Mercy received all six patients who were immediately provided medical care.
“All patients are currently in good condition,” said Capt. Melanie Merrick, the commanding officer of the military treatment facility USNS Mercy.
The deputy chief secretary of the Autonomous Region of Bougainville, Papua New Guinea contacted the U.S. embassy in Port Moresby to request assistance transporting the civilians, who were survivors of a ship reported lost at sea June 27.
The mission commander of Pacific Partnership 2015, Capt. Chris Engdahl, directed his maritime operations center aboard Mercy to launch one of its helicopters from Helicopter Sea Combat Squadron 21 to pick up the injured and transport them to the ship for immediate care.

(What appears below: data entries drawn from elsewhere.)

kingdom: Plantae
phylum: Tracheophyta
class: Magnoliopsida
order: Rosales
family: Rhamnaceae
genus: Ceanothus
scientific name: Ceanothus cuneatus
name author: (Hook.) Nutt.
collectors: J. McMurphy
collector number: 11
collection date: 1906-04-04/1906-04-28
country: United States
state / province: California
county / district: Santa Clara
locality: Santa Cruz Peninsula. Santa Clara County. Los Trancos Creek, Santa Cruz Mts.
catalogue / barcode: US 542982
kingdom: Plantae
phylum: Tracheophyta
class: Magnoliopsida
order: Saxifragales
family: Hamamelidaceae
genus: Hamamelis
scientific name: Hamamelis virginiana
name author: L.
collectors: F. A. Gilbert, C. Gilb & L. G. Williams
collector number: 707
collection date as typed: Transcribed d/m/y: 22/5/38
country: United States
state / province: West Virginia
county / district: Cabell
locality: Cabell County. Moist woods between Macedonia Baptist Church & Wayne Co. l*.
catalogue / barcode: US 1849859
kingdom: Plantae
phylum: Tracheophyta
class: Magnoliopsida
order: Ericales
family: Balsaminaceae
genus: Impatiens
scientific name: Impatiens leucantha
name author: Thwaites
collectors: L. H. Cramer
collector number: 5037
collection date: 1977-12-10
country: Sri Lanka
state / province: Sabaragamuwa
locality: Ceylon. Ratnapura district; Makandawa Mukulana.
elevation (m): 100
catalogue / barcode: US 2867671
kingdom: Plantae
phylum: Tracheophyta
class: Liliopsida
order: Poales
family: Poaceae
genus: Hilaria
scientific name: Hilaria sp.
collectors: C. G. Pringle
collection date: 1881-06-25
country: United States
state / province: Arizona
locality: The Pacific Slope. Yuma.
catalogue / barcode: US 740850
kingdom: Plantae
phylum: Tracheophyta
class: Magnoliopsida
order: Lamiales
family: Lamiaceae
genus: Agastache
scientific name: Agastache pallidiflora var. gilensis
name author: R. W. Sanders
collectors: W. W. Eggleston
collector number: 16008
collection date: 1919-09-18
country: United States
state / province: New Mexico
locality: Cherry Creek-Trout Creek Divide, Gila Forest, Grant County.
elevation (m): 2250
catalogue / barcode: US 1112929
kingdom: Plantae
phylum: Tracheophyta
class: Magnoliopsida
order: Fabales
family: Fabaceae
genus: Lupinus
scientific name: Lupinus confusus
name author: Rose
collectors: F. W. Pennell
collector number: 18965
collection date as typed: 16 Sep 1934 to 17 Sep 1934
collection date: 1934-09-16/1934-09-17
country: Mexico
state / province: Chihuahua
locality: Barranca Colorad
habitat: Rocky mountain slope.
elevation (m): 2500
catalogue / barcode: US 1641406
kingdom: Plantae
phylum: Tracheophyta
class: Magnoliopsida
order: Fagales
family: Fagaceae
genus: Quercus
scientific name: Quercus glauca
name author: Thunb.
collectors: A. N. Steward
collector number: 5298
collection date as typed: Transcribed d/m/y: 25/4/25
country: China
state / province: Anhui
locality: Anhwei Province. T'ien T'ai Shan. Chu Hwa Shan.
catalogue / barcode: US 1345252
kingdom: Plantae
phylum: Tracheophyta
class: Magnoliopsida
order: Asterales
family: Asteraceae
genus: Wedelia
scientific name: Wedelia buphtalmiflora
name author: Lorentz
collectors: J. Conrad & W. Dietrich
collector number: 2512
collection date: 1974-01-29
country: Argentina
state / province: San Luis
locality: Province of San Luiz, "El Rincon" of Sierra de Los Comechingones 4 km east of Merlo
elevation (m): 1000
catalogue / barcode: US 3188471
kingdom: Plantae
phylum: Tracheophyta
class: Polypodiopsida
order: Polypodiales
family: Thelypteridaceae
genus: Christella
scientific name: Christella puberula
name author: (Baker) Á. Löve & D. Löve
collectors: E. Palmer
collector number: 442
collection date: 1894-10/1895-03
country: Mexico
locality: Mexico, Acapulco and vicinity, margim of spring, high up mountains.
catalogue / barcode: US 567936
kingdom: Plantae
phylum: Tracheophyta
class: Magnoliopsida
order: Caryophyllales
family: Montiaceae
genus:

The injured had swam ashore after being lost at sea June 27. On that same day, Mercy received a request for search and rescue support from the Chief Secretary of Bougainville through the U.S. embassy, which reported a small boat missing at sea along with nine passengers, one of whom was an infant. The boat had been in transit from Buka to Carteret Island.
In response, Mercy launched two helicopters, both with Navy search and rescue swimmers on board, to search the area, but they were unable to locate the boat or any survivors.
Of the nine on board, seven were able to swim to shore including a mother and her 18-month-old infant. Of the other three, two are presumed dead and one is unaccounted for according to the U.S. embassy.
Mercy is currently in Papua New Guinea for its second mission port of Pacific Partnership 2015. Pacific Partnership is in its 10th iteration and is the largest annual multilateral humanitarian assistance and disaster relief preparedness mission conducted in the Indo-Asia-Pacific region. While training for crisis conditions, Pacific Partnership missions to date have provided real world medical care to approximately 270,000 patients and veterinary services to more than 38,000 animals. Critical infrastructure development has been supported in host nations during more than 180 engineering projects.